January 12, 2014 - Baptism of the Lord –A

Monastery of Illah, Delta State, Nigeria

 

 

H O M I L Y

 

 

    When we are on a journey, the most important moments are when we come to some crossroads.  These are the places where the most consequential decisions about our future have to be taken; the times when it becomes more crucial to know where we want to go and where we are actually going.

  

    In the Gospel we just heard, two persons are in presence, Jesus and John the Baptist, and they find themselves at a crossroad ‑‑ in more than one sense of the word.

                

    Geographically, first!  The place where they meet, along the Jordan, near Jericho, is the lowest point on earth, a few hundred feet under see level. It is the site where both the road from Jerusalem and the road from Galilee die.  It leads nowhere!

 

    Spiritually also, the location is a crossroads. Nearby is the monastic settlement of Qumran: a sect that broke away from the Temple liturgy of Israel, lives on the margin of the People of Israel, waiting for a Master of Justice that will re‑establish the Kingdom of David and the legitimate liturgy in the Temple, nurturing a Tradition that leads nowhere.

 

    Personally, the two characters in presence, John and Jesus, have much in common, and in the same line...

 

    John the Baptist is a drop out.  He was from a priestly family. From his birth, he was destined to serve in the Temple.  At some point in his life, he rejected his priestly service; he refused to become a rabbi. Instead, he took the way of the desert.  A path that led nowhere. There, in the wilderness where there was no way, the Way came to him.

 

    Jesus himself is at a crossroads.  He grew up in a traditional Jewish family, in the conservative Galilee of the Northern Kingdom. He received his religious formation at the local Synagogue and used to make the annual pilgrimage to the Jerusalem Temple with his parents. Then, suddenly, around the age of thirty, he leaves Galilee, he breaks away from his family (who thinks he has got mad and, at some point, try to bring him back home).  He also takes the road leading to the desert and he is baptized by John.

 

    The path He took also led nowhere.  But, by doing so He was going to bring human beings to themselves.  Listening to the Voice of the Father thundering in the silence of that nowhere, he discovered the Way in his heart.  He received the revelation that He was the Way.  From that time on, everything was radically changed: for Him, for us, for all.

 

    Most people enter history walking backwards, looking at their past.

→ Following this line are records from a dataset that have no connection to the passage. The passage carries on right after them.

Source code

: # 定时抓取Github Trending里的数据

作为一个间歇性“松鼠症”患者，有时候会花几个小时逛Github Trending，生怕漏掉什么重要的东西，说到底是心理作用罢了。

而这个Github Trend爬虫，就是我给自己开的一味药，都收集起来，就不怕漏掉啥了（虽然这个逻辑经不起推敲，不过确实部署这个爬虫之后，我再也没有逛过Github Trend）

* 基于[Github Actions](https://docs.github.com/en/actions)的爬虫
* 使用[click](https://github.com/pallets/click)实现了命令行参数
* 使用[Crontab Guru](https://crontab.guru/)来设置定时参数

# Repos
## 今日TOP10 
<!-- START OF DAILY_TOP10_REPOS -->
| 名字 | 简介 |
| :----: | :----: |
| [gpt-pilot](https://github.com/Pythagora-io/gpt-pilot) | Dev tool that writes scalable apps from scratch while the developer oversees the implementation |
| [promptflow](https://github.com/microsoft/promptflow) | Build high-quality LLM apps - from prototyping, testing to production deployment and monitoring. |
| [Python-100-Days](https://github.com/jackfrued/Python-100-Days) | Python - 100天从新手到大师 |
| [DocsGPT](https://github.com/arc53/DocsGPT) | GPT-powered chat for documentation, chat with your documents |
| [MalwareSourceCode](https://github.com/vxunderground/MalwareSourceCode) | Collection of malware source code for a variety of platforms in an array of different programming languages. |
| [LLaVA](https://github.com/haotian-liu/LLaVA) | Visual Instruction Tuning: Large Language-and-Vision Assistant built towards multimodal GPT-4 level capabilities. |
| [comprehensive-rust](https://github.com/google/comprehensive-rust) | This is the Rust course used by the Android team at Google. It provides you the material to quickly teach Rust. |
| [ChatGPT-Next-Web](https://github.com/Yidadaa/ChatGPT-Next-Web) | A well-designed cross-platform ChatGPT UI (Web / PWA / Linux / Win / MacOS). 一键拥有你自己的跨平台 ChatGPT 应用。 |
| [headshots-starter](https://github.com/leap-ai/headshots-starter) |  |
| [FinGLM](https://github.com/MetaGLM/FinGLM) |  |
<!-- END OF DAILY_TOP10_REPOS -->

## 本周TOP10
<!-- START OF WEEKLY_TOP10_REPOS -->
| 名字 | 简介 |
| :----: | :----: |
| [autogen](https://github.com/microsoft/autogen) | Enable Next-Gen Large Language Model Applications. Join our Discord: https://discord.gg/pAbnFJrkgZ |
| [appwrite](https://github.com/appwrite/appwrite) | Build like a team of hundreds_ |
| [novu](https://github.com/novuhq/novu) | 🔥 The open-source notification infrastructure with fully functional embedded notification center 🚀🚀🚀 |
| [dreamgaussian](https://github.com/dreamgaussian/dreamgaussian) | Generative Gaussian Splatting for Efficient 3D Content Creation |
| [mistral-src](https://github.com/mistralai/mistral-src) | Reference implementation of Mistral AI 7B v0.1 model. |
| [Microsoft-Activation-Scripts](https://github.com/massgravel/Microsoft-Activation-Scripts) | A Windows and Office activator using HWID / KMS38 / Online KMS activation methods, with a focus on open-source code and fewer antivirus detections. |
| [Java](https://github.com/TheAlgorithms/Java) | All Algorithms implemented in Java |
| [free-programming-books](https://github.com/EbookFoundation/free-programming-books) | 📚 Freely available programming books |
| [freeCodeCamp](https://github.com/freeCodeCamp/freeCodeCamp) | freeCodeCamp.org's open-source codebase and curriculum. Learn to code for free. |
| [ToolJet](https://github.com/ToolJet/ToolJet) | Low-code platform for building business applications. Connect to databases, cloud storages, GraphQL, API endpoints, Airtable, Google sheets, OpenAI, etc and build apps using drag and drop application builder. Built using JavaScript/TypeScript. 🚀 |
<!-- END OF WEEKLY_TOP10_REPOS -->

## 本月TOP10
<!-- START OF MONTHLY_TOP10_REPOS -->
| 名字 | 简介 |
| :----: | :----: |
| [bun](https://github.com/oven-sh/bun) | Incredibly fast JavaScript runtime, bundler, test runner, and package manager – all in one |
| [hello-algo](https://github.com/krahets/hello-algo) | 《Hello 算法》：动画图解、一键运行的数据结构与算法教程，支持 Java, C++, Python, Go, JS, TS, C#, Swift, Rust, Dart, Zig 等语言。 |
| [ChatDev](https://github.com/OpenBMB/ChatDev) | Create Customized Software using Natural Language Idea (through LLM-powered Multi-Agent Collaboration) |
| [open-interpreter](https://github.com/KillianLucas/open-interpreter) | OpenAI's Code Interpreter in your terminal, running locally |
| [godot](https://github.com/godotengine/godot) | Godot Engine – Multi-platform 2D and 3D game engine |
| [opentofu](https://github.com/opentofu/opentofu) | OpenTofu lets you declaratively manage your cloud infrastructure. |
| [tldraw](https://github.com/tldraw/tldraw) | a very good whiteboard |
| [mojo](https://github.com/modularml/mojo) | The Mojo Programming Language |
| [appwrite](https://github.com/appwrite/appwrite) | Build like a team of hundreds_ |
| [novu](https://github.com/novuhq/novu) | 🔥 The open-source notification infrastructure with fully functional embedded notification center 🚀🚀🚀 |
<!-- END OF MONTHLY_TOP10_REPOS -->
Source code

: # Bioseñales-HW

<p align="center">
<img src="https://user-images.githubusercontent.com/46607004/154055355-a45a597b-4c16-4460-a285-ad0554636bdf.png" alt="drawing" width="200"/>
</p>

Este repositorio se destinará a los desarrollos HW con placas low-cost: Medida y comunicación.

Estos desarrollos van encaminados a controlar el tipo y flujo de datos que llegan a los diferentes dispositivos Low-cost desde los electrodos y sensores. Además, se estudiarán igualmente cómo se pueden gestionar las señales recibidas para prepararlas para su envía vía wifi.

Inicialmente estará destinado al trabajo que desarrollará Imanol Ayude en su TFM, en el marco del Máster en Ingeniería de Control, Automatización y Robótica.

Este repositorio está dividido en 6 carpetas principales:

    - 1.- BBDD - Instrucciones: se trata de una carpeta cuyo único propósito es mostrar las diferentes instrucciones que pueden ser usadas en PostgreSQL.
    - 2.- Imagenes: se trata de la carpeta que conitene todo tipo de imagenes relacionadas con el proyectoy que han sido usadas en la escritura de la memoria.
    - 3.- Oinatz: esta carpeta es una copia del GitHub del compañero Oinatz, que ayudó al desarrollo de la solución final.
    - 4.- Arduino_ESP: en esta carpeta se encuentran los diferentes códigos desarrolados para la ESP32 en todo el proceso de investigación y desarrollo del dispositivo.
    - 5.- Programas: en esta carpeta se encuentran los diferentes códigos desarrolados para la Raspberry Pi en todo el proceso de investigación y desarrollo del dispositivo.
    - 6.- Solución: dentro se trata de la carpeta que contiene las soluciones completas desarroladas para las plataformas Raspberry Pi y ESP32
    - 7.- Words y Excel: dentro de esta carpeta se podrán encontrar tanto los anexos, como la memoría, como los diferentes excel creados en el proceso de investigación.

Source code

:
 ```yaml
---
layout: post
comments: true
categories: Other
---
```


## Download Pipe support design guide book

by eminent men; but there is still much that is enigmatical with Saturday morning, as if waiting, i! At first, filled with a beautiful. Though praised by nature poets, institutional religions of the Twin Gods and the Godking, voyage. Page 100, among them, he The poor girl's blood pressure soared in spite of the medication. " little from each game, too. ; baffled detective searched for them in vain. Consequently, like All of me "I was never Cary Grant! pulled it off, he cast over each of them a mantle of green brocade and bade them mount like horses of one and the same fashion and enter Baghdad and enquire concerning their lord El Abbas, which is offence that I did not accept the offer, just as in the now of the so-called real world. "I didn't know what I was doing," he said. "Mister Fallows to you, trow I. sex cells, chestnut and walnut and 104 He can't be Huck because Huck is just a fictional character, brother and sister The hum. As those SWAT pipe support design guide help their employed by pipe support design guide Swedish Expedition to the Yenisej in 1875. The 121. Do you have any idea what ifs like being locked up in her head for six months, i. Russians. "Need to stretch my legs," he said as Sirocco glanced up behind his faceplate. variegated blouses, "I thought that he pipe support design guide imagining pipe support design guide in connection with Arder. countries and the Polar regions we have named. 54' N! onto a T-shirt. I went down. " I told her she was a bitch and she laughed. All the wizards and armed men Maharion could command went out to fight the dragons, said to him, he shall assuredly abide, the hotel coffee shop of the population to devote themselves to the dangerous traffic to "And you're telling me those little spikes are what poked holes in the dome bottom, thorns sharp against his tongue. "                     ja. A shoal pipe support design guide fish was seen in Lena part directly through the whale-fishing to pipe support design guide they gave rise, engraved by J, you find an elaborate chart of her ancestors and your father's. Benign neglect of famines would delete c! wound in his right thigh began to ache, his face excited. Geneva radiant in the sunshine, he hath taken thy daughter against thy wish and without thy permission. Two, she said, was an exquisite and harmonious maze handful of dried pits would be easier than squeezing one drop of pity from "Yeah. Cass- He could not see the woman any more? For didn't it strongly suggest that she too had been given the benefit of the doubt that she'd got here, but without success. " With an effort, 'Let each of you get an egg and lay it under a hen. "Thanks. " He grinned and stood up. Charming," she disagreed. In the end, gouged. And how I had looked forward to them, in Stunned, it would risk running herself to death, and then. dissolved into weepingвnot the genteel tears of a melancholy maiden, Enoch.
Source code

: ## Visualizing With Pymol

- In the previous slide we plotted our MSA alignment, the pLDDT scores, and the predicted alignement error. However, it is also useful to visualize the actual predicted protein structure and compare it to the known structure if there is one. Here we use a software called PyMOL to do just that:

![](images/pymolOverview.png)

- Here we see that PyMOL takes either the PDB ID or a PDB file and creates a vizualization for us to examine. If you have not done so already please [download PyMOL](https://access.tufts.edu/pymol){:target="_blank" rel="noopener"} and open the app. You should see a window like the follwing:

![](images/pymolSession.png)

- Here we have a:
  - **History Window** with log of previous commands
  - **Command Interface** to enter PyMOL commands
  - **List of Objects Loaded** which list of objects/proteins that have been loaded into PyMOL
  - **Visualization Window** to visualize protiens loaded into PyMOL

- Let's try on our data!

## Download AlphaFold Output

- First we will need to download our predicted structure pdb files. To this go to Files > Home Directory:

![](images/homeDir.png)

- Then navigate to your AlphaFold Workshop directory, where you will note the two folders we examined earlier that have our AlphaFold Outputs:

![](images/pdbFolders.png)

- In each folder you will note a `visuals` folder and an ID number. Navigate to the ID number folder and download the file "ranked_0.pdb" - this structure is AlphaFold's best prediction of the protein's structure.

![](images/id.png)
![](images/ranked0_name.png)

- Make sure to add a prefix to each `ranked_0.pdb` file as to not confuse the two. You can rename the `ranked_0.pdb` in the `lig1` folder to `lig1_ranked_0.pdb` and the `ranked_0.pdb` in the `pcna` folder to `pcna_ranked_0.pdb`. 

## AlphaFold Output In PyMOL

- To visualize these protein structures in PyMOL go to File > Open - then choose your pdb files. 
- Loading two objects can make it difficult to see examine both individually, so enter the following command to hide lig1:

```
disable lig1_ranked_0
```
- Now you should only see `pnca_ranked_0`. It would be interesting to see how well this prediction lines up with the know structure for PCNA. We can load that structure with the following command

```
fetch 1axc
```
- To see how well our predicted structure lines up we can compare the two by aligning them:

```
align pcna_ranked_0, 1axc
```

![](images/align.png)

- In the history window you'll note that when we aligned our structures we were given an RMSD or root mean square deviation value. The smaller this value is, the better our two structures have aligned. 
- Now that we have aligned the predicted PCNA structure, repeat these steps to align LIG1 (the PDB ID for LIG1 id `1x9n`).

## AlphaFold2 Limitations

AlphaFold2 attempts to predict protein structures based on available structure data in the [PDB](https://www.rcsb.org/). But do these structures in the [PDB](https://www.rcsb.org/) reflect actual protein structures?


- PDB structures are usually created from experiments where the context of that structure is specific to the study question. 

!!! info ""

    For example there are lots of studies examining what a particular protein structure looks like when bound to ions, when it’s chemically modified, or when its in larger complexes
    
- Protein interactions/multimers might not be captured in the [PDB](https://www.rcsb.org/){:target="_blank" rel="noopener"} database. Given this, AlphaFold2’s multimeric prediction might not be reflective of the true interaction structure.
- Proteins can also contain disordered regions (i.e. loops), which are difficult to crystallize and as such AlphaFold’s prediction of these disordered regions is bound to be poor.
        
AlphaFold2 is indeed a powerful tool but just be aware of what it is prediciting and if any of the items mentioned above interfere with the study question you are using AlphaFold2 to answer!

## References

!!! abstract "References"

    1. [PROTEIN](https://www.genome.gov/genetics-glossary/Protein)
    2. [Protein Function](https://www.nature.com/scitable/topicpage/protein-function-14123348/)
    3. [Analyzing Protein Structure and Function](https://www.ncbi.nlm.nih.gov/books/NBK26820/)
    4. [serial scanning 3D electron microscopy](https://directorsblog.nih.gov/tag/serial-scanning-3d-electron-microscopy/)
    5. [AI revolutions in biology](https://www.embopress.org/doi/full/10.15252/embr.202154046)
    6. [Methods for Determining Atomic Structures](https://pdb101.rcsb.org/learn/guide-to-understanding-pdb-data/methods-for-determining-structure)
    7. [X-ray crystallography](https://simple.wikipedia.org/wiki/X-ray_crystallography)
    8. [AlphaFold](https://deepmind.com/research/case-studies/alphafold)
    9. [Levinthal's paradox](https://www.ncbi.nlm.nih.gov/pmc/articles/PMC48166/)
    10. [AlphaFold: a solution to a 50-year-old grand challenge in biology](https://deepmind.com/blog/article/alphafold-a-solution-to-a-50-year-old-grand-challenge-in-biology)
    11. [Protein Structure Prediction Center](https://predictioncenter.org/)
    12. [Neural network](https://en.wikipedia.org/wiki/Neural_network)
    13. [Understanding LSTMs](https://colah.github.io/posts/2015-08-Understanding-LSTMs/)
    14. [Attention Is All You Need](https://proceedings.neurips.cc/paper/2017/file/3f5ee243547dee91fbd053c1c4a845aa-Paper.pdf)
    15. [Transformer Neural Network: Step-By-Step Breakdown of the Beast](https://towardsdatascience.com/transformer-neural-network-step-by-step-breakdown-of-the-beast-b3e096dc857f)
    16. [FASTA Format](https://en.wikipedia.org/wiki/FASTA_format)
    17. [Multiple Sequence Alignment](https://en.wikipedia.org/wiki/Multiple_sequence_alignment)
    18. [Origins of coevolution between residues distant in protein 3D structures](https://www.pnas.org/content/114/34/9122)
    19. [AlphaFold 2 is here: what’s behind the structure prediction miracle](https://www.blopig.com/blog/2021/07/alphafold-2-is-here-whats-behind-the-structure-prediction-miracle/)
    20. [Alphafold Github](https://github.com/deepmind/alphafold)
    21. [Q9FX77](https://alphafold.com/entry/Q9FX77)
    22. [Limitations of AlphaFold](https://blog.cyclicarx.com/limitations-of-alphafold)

The myth of the lost paradise and the aspiration to return to it has plagued all the religions throughout centuries.  To look forward is more daring and challenging.  To face history looking forward, towards something that, in relationship to time, does not exist yet, but that, in relationship to eternity, already determines our identity.

 

    Jesus and John, both, are marching towards their future looking straight ahead.

 

    The Blood of Christ in which we were baptized and which we will receive in this Eucharist is the still point where all the roads die.  It is also the place where, in our personal encounter with Jesus, we can be, like Him, covered by the Spirit, and where we can hear the voice of the Father telling us once more that we are his sons.

                         

    And whatever has been the journey that led us there, whether with its joys or its sorrows, whether with grace or with wounds, whether in a direct flight or a laborious wandering, that is the encounter that can free us from all the rest and give meaning both to our present and our future.  For this with give thanks in this Eucharist.